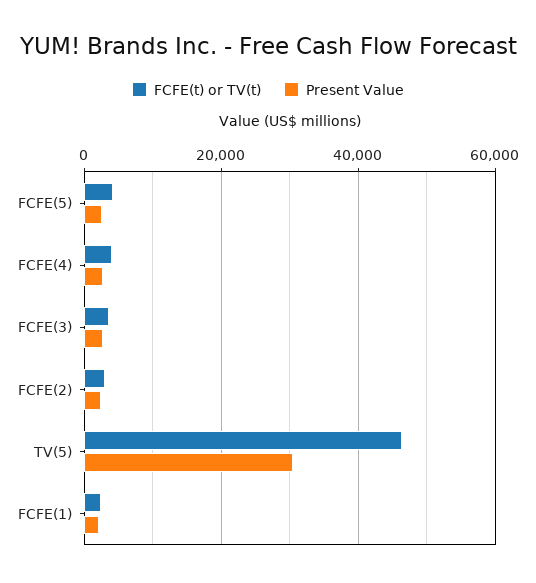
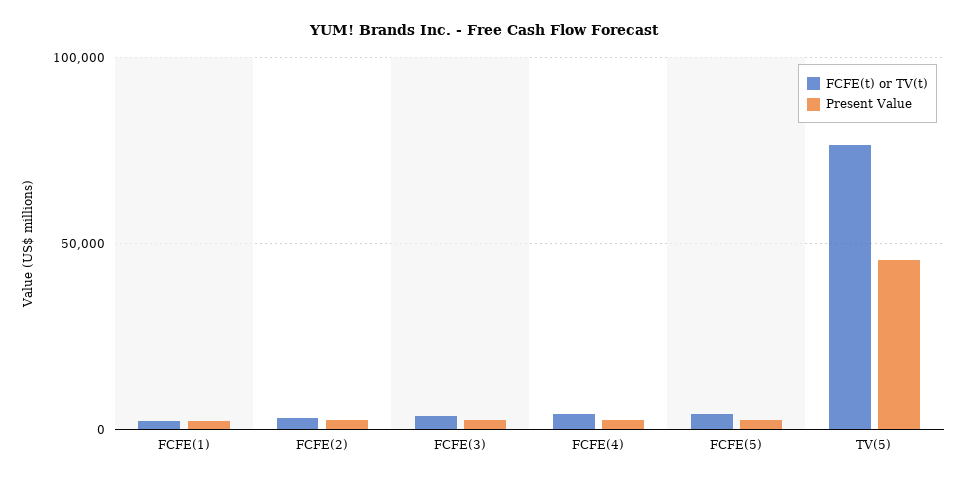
  {
    "FCFE(t) or TV(t)": {
      "FCFE(5)": 4000,
      "FCFE(4)": 4000,
      "FCFE(3)": 4000,
      "FCFE(2)": 4000,
-     "TV(5)": 46000,
+     "TV(5)": 75000,
      "FCFE(1)": 2000
    },
    "Present Value": {
      "FCFE(5)": 2000,
      "FCFE(4)": 2000,
      "FCFE(3)": 2000,
      "FCFE(2)": 2000,
-     "TV(5)": 30000,
+     "TV(5)": 45000,
      "FCFE(1)": 2000
    }
  }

======

#### [TASK GOAL]
Repeat the data exactly. No pictures should appear.

#### [TASK SOLUTION]
  {
    "FCFE(t) or TV(t)": {
      "FCFE(5)": 4000,
      "FCFE(4)": 4000,
      "FCFE(3)": 4000,
      "FCFE(2)": 4000,
-     "TV(5)": 46000,
+     "TV(5)": 75000,
      "FCFE(1)": 2000
    },
    "Present Value": {
      "FCFE(5)": 2000,
      "FCFE(4)": 2000,
      "FCFE(3)": 2000,
      "FCFE(2)": 2000,
-     "TV(5)": 30000,
+     "TV(5)": 45000,
      "FCFE(1)": 2000
    }
  }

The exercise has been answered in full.